## Aim:
Reproduce everything in the data below, from the line "genus: Memecylon" down to the final line, with no changes.
##############################
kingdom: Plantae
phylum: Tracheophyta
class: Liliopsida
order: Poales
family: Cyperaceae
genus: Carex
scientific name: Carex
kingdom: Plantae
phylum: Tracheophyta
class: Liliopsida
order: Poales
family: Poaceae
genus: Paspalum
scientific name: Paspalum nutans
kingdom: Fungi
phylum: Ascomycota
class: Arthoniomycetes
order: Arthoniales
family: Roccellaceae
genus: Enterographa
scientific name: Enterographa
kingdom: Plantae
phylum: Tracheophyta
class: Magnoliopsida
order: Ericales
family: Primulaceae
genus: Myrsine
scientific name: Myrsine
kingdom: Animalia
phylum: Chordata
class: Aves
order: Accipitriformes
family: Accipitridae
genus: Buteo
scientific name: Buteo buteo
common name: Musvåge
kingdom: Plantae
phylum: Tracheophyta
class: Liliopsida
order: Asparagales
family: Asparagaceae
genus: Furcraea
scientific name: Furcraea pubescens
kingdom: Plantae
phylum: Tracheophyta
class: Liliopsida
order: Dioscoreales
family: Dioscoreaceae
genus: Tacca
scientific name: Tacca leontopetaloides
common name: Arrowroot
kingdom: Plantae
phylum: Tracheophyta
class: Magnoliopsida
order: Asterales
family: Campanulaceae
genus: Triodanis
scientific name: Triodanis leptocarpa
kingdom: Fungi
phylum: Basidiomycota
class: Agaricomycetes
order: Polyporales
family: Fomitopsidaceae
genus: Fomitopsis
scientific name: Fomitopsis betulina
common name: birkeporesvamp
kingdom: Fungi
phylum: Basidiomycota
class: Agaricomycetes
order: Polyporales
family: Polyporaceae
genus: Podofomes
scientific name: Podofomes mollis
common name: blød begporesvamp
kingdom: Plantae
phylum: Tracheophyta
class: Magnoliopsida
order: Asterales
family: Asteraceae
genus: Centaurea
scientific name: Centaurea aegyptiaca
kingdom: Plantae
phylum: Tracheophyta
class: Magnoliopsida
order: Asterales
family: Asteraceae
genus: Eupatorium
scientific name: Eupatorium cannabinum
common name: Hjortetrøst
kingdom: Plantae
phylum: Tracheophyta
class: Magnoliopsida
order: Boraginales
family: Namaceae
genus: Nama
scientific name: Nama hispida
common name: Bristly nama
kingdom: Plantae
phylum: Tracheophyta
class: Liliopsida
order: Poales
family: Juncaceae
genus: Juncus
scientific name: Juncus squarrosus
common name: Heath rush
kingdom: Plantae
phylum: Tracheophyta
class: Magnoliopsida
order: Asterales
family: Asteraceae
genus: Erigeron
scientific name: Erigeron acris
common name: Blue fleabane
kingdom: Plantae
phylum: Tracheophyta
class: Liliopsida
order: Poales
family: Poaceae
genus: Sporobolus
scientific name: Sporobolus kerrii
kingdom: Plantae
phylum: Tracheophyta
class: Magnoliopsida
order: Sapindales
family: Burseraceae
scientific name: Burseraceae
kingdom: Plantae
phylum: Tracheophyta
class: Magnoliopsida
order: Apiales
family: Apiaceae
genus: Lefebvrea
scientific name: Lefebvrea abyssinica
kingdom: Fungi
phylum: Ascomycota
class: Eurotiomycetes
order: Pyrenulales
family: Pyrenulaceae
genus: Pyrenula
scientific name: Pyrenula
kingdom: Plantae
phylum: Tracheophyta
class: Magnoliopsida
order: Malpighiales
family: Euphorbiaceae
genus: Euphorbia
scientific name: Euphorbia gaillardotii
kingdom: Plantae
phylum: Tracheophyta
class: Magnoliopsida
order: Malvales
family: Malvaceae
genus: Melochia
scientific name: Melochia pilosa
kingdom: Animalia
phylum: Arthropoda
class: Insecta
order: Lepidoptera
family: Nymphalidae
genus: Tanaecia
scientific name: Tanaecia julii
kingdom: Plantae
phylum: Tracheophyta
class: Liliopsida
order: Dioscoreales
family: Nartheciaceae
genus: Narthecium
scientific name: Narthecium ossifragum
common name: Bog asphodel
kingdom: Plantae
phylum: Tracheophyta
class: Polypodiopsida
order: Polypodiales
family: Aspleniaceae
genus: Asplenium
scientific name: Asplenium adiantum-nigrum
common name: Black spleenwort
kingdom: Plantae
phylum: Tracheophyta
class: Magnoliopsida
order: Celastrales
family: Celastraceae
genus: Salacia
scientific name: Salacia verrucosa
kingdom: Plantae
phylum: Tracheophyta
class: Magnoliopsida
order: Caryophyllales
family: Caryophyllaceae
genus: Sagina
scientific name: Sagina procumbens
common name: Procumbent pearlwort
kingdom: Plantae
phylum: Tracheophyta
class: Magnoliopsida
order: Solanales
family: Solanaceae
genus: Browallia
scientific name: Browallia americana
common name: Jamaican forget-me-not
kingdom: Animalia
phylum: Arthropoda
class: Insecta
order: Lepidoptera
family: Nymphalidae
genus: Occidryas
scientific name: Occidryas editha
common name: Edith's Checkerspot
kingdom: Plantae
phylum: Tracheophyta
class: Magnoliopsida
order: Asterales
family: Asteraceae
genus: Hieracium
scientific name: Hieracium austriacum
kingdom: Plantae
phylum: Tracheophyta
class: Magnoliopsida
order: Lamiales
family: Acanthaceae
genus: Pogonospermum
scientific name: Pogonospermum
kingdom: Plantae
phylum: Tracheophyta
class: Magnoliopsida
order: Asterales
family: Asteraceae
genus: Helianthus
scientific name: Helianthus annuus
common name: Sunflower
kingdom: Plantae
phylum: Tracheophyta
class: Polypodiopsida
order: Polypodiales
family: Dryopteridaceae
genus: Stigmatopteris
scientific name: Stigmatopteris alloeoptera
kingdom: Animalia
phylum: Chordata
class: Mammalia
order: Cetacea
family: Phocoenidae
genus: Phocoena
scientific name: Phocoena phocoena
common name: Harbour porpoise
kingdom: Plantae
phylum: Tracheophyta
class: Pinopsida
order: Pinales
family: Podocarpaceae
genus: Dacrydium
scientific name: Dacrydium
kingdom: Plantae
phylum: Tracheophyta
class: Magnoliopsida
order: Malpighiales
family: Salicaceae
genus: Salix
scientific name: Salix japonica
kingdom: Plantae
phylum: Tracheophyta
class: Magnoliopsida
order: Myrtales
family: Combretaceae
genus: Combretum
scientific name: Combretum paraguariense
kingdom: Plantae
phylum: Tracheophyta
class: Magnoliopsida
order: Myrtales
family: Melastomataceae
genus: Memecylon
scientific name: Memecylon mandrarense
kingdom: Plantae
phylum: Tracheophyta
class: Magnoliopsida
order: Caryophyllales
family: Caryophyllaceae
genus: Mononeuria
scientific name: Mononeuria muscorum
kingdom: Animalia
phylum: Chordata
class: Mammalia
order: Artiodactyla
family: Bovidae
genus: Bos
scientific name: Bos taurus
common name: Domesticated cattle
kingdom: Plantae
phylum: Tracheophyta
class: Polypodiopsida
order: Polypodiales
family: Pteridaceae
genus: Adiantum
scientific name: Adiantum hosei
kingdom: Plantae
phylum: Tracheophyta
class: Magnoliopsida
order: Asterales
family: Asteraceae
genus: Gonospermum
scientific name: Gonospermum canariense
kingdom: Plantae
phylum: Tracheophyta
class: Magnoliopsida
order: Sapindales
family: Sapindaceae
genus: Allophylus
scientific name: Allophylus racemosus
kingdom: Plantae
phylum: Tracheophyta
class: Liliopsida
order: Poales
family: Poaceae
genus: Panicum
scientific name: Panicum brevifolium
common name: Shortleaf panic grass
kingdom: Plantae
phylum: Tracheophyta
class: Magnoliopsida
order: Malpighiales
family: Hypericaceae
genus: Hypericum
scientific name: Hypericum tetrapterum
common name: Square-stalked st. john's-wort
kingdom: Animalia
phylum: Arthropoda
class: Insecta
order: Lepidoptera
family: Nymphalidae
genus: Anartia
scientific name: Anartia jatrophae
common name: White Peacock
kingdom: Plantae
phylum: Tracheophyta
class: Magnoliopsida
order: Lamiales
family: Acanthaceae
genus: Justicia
##############################
## Completed task:
genus: Memecylon
scientific name: Memecylon mandrarense
kingdom: Plantae
phylum: Tracheophyta
class: Magnoliopsida
order: Caryophyllales
family: Caryophyllaceae
genus: Mononeuria
scientific name: Mononeuria muscorum
kingdom: Animalia
phylum: Chordata
class: Mammalia
order: Artiodactyla
family: Bovidae
genus: Bos
scientific name: Bos taurus
common name: Domesticated cattle
kingdom: Plantae
phylum: Tracheophyta
class: Polypodiopsida
order: Polypodiales
family: Pteridaceae
genus: Adiantum
scientific name: Adiantum hosei
kingdom: Plantae
phylum: Tracheophyta
class: Magnoliopsida
order: Asterales
family: Asteraceae
genus: Gonospermum
scientific name: Gonospermum canariense
kingdom: Plantae
phylum: Tracheophyta
class: Magnoliopsida
order: Sapindales
family: Sapindaceae
genus: Allophylus
scientific name: Allophylus racemosus
kingdom: Plantae
phylum: Tracheophyta
class: Liliopsida
order: Poales
family: Poaceae
genus: Panicum
scientific name: Panicum brevifolium
common name: Shortleaf panic grass
kingdom: Plantae
phylum: Tracheophyta
class: Magnoliopsida
order: Malpighiales
family: Hypericaceae
genus: Hypericum
scientific name: Hypericum tetrapterum
common name: Square-stalked st. john's-wort
kingdom: Animalia
phylum: Arthropoda
class: Insecta
order: Lepidoptera
family: Nymphalidae
genus: Anartia
scientific name: Anartia jatrophae
common name: White Peacock
kingdom: Plantae
phylum: Tracheophyta
class: Magnoliopsida
order: Lamiales
family: Acanthaceae
genus: Justicia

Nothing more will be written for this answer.